South Africa’s governing party (African National Congress) has proposed that the country develop a governance framework that allows domestic broadcasters to compete on fair terms with international players like Netflix, Amazon Prime Video and Disney+.
According to the party, this will include regulations on local content requirements, licensing, and taxation.
The Minister of Communications and Digital Technologies, Khumbudzo Nthsavheni, reported the party’s position on the issue at a media briefing during its policy conference over the weekend.
Nthsavheni gave her feedback on the party’s proposed governance framework in the context of a suggestion that the public broadcaster (SABC) must provide a South African history channel.

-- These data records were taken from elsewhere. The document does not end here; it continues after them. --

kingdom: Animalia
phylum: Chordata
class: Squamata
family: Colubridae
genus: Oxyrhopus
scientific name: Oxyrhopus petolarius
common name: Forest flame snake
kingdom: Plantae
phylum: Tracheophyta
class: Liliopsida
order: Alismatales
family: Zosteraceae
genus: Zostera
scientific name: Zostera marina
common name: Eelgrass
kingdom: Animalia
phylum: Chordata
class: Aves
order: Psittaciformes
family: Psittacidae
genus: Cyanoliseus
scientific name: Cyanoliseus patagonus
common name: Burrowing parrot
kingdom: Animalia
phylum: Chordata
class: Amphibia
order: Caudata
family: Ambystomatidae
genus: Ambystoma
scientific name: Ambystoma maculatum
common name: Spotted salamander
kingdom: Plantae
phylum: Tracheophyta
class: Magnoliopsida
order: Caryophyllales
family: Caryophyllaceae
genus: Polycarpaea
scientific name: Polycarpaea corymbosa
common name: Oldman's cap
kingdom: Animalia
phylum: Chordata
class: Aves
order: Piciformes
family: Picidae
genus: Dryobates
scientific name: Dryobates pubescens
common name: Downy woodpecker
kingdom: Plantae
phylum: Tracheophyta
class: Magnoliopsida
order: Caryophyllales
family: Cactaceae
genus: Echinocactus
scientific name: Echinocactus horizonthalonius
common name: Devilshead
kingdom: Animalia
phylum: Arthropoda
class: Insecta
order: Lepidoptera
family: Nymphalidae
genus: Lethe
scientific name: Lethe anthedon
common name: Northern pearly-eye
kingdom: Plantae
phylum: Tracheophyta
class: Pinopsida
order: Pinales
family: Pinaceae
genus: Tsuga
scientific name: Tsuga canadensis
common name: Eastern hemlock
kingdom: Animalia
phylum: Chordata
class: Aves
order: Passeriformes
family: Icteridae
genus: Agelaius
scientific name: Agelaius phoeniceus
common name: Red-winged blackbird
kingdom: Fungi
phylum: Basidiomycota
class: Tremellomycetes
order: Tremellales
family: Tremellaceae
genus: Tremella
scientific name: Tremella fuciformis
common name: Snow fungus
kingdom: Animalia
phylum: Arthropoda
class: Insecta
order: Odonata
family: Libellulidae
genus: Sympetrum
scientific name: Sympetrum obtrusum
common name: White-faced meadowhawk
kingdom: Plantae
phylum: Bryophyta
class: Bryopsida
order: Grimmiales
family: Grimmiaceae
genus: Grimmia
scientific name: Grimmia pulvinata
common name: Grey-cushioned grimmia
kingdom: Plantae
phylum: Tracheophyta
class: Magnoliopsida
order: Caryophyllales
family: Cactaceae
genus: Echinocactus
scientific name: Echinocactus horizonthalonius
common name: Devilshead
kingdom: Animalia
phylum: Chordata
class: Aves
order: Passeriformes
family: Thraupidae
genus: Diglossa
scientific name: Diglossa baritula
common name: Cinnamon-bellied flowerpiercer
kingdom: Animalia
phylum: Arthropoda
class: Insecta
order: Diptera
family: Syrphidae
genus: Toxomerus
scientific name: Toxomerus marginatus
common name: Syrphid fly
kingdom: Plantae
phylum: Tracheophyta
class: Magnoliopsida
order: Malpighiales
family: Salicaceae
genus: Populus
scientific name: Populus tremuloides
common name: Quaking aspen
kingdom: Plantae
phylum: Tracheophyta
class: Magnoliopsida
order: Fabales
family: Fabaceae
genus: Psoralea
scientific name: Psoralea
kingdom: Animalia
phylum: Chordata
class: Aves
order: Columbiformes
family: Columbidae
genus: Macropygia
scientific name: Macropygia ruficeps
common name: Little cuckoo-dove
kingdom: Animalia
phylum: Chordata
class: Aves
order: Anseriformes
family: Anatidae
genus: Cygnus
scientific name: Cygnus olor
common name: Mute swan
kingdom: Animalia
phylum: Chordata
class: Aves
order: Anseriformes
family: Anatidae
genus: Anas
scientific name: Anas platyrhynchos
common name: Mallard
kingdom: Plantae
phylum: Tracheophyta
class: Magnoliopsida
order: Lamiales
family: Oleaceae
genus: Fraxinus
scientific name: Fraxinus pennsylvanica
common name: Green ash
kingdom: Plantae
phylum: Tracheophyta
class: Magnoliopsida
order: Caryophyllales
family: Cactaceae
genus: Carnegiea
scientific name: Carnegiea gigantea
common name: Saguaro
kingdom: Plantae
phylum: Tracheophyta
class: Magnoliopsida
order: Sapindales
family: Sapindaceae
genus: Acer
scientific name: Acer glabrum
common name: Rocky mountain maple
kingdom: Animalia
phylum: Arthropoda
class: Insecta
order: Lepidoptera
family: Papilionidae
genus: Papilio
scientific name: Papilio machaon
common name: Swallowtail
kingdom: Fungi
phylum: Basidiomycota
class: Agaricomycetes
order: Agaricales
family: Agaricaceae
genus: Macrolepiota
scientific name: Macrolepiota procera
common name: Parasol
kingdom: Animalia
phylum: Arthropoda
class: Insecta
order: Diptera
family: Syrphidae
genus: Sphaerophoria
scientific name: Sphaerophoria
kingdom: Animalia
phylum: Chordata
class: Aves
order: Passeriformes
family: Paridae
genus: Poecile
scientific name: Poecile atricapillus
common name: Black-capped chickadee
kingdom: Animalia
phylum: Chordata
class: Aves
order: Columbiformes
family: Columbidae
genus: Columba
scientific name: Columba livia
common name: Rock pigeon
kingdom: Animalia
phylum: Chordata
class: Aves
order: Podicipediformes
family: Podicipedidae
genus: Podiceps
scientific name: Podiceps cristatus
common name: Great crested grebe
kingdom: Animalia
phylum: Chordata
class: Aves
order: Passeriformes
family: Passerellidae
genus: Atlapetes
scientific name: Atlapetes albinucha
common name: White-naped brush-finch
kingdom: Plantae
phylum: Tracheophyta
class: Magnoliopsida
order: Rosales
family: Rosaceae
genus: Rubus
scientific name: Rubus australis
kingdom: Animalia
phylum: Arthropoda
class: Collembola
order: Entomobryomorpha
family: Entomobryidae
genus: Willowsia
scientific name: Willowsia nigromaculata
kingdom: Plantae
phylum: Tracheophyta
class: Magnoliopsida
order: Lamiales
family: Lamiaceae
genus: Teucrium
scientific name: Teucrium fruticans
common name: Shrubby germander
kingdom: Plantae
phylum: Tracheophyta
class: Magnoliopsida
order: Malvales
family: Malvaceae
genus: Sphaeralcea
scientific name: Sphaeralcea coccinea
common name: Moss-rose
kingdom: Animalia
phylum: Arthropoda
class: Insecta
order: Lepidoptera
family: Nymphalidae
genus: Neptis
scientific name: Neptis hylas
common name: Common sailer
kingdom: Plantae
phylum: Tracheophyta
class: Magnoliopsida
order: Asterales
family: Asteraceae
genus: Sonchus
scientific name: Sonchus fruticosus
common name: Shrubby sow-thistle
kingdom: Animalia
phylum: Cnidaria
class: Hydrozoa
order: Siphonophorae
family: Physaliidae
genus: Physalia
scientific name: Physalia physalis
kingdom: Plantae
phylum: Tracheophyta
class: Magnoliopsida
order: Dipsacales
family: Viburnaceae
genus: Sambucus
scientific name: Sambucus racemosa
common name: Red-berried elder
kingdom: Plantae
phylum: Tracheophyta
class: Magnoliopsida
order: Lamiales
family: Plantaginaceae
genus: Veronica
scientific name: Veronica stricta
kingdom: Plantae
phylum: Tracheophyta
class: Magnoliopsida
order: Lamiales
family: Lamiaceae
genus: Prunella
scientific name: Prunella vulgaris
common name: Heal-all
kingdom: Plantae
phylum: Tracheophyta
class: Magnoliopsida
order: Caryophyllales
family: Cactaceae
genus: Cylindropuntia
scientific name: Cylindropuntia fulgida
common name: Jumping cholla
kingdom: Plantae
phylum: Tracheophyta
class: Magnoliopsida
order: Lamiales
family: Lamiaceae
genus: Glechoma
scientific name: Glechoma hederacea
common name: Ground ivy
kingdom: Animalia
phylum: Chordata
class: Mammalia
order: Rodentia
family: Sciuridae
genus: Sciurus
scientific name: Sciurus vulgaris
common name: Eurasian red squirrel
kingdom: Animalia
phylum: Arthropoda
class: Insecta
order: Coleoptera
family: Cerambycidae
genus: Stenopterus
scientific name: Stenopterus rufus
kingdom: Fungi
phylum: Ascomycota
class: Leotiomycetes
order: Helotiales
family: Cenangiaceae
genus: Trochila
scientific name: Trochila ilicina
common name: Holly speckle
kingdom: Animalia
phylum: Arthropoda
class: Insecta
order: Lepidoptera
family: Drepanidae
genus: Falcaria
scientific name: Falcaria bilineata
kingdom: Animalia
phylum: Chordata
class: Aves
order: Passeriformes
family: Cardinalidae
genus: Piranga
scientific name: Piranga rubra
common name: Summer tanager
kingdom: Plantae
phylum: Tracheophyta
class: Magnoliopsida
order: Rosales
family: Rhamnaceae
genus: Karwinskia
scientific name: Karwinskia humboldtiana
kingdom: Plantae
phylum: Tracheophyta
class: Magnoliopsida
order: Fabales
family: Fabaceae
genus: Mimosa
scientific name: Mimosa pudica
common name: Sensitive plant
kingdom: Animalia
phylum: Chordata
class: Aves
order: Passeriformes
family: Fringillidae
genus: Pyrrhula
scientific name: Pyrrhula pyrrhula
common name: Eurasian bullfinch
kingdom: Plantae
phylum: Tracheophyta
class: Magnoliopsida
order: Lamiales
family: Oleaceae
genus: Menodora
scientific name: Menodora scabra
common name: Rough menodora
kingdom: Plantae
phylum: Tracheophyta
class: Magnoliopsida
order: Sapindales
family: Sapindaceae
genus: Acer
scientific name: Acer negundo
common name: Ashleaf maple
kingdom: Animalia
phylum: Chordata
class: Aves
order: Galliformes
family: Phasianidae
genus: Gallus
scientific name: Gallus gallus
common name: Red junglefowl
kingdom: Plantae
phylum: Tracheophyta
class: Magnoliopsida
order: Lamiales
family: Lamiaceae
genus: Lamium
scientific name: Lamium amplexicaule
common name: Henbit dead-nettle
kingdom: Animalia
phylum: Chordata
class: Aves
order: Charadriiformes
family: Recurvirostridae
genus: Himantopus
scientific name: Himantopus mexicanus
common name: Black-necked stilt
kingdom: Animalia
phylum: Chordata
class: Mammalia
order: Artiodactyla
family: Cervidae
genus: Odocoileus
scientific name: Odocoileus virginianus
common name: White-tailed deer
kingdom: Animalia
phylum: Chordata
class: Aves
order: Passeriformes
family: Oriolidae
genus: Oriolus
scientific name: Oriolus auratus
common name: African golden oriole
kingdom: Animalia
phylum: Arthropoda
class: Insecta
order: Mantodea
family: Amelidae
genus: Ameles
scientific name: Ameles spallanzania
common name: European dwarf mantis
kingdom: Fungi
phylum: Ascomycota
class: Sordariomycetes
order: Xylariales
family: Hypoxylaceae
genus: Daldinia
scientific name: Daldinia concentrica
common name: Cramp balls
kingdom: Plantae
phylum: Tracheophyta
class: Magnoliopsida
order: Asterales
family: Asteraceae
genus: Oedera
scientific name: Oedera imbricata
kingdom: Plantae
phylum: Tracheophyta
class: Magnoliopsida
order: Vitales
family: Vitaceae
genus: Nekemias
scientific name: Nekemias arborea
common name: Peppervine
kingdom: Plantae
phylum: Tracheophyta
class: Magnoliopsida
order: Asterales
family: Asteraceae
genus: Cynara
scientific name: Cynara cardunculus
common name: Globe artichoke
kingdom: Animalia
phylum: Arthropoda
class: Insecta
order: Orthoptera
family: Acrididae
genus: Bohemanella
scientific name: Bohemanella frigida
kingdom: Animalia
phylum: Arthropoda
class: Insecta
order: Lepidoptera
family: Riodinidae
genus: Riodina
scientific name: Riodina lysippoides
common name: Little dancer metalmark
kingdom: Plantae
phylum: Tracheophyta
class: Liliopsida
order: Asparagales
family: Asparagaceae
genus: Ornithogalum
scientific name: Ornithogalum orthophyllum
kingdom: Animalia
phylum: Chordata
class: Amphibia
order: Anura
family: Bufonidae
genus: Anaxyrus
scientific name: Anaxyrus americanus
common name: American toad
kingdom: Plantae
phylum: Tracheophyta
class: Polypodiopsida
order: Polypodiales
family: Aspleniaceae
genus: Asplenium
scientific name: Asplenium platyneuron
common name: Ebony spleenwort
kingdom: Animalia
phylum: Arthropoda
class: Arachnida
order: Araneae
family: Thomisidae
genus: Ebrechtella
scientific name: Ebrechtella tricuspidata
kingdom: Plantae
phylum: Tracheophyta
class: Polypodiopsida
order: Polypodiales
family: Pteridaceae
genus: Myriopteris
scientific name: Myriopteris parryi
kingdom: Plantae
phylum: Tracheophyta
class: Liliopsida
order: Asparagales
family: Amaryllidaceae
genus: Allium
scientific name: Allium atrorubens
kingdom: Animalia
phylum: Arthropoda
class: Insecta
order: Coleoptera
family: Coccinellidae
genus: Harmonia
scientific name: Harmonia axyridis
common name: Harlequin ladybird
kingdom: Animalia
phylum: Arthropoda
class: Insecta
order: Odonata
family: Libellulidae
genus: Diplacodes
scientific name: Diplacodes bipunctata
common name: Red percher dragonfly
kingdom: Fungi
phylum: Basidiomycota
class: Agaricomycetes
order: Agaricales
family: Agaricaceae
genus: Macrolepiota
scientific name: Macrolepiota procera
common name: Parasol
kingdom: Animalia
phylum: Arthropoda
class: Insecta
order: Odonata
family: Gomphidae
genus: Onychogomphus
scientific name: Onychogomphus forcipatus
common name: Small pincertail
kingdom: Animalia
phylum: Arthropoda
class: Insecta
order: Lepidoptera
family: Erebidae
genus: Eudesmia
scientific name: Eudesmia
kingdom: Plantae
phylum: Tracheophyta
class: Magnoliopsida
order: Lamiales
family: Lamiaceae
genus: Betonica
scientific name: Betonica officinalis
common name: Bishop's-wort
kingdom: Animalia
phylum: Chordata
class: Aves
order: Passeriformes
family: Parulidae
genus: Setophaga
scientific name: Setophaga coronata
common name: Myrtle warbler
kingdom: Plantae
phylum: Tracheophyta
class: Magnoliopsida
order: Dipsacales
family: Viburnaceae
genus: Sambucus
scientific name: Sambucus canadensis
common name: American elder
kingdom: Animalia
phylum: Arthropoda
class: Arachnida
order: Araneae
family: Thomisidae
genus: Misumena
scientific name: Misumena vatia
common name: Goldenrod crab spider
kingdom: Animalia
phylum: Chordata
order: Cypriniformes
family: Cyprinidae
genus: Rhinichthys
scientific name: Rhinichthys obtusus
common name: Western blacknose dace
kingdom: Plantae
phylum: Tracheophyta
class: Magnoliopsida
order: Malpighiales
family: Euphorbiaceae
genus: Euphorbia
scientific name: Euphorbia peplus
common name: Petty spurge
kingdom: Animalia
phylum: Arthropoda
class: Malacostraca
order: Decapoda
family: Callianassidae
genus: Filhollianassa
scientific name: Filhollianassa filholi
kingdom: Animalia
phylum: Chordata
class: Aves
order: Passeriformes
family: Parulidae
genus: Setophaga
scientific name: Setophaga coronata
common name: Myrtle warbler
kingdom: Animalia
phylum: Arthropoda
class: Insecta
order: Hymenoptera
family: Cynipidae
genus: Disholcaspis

This channel, according to Nthsavheni, would also develop educational programming about the African continent’s history.
“Streaming services will not provide us with that,” Nthsavheni noted. “We have no control over their content requirements.”
Nthsavheni said that South Africa couldn’t have international competitors to the domestic broadcasting industry that don’t pay tax, have no licence requirements, and have no local content obligations.
The ANC’s policy position echoes complaints from DStv operator MultiChoice about the lack of regulation on international video entertainment giants like Netflix, Disney+, Amazon Prime Video, and Britbox.
Calvo Mawela, MultiChoice Group CEO, previously said these global video streaming services must comply with BEE, contribute to local content, and pay tax in the country.
However, Netflix announced in March that it would invest over US$54 million in four South Africa-based productions over the next two years.
These include one international and three local productions filmed in South Africa between 2022 and 2023.
It is worth noting that Netflix has already produced and acquired numerous South African titles for its platform, releasing films like Silverton Siege, Collision, Amandla, and Jewel. In addition, Netflix also released the limited series Justice Served and Savage Beauty and the stand-up comedy special, Only Jokes Allowed.
In addition to Project Panda, Netflix also filmed portions of its Resident Evil reboot series in Cape Town, and it features several South African actors.
Amazon Prime Video has also added a Afrikaans films and shows on its platforms, which appear to be mainly acquired from Namibian production companies.